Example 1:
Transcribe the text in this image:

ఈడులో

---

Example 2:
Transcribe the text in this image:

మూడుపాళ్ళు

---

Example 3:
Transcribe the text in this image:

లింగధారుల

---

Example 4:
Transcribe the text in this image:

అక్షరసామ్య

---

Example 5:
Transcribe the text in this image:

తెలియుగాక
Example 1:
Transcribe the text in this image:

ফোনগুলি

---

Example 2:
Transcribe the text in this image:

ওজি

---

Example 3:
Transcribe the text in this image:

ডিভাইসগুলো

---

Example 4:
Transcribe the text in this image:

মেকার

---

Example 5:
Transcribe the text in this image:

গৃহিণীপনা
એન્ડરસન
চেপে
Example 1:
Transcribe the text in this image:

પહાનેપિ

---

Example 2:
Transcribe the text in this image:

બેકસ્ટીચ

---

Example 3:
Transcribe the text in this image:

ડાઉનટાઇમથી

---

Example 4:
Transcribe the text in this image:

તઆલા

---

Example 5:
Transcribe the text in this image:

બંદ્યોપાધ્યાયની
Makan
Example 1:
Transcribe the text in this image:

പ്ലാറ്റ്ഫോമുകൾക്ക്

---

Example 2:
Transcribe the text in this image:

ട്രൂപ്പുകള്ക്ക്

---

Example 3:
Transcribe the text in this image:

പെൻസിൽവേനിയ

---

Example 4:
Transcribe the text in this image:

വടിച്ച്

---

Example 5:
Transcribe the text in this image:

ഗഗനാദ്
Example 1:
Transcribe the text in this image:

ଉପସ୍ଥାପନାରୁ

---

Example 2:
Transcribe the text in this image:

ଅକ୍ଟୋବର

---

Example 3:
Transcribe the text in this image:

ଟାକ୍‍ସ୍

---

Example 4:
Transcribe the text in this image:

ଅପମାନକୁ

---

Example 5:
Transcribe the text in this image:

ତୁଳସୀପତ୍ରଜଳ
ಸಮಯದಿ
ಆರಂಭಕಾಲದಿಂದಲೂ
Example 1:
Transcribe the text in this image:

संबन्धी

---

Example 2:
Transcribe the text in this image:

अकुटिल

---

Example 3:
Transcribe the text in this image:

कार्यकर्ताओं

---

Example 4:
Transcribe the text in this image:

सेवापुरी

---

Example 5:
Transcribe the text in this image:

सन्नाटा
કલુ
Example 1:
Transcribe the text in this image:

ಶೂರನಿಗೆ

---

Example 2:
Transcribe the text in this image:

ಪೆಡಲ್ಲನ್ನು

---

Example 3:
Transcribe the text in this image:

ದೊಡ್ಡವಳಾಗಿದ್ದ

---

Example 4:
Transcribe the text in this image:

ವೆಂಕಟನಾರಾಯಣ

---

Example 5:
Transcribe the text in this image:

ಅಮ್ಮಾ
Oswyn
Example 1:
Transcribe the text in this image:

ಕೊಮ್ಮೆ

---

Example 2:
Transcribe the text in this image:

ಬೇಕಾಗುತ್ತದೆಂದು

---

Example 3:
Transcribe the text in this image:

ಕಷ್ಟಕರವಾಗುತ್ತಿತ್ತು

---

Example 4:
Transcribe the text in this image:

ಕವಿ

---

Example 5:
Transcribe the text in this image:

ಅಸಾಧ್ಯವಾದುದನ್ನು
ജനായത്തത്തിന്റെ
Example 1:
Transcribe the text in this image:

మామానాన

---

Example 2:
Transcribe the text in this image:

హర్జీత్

## What the task asks
Each line above is to be copied exactly as written.

## Answer area
Example 1:
Transcribe the text in this image:

ఈడులో

---

Example 2:
Transcribe the text in this image:

మూడుపాళ్ళు

---

Example 3:
Transcribe the text in this image:

లింగధారుల

---

Example 4:
Transcribe the text in this image:

అక్షరసామ్య

---

Example 5:
Transcribe the text in this image:

తెలియుగాక
Example 1:
Transcribe the text in this image:

ফোনগুলি

---

Example 2:
Transcribe the text in this image:

ওজি

---

Example 3:
Transcribe the text in this image:

ডিভাইসগুলো

---

Example 4:
Transcribe the text in this image:

মেকার

---

Example 5:
Transcribe the text in this image:

গৃহিণীপনা
એન્ડરસન
চেপে
Example 1:
Transcribe the text in this image:

પહાનેપિ

---

Example 2:
Transcribe the text in this image:

બેકસ્ટીચ

---

Example 3:
Transcribe the text in this image:

ડાઉનટાઇમથી

---

Example 4:
Transcribe the text in this image:

તઆલા

---

Example 5:
Transcribe the text in this image:

બંદ્યોપાધ્યાયની
Makan
Example 1:
Transcribe the text in this image:

പ്ലാറ്റ്ഫോമുകൾക്ക്

---

Example 2:
Transcribe the text in this image:

ട്രൂപ്പുകള്ക്ക്

---

Example 3:
Transcribe the text in this image:

പെൻസിൽവേനിയ

---

Example 4:
Transcribe the text in this image:

വടിച്ച്

---

Example 5:
Transcribe the text in this image:

ഗഗനാദ്
Example 1:
Transcribe the text in this image:

ଉପସ୍ଥାପନାରୁ

---

Example 2:
Transcribe the text in this image:

ଅକ୍ଟୋବର

---

Example 3:
Transcribe the text in this image:

ଟାକ୍‍ସ୍

---

Example 4:
Transcribe the text in this image:

ଅପମାନକୁ

---

Example 5:
Transcribe the text in this image:

ତୁଳସୀପତ୍ରଜଳ
ಸಮಯದಿ
ಆರಂಭಕಾಲದಿಂದಲೂ
Example 1:
Transcribe the text in this image:

संबन्धी

---

Example 2:
Transcribe the text in this image:

अकुटिल

---

Example 3:
Transcribe the text in this image:

कार्यकर्ताओं

---

Example 4:
Transcribe the text in this image:

सेवापुरी

---

Example 5:
Transcribe the text in this image:

सन्नाटा
કલુ
Example 1:
Transcribe the text in this image:

ಶೂರನಿಗೆ

---

Example 2:
Transcribe the text in this image:

ಪೆಡಲ್ಲನ್ನು

---

Example 3:
Transcribe the text in this image:

ದೊಡ್ಡವಳಾಗಿದ್ದ

---

Example 4:
Transcribe the text in this image:

ವೆಂಕಟನಾರಾಯಣ

---

Example 5:
Transcribe the text in this image:

ಅಮ್ಮಾ
Oswyn
Example 1:
Transcribe the text in this image:

ಕೊಮ್ಮೆ

---

Example 2:
Transcribe the text in this image:

ಬೇಕಾಗುತ್ತದೆಂದು

---

Example 3:
Transcribe the text in this image:

ಕಷ್ಟಕರವಾಗುತ್ತಿತ್ತು

---

Example 4:
Transcribe the text in this image:

ಕವಿ

---

Example 5:
Transcribe the text in this image:

ಅಸಾಧ್ಯವಾದುದನ್ನು
ജനായത്തത്തിന്റെ
Example 1:
Transcribe the text in this image:

మామానాన

---

Example 2:
Transcribe the text in this image:

హర్జీత్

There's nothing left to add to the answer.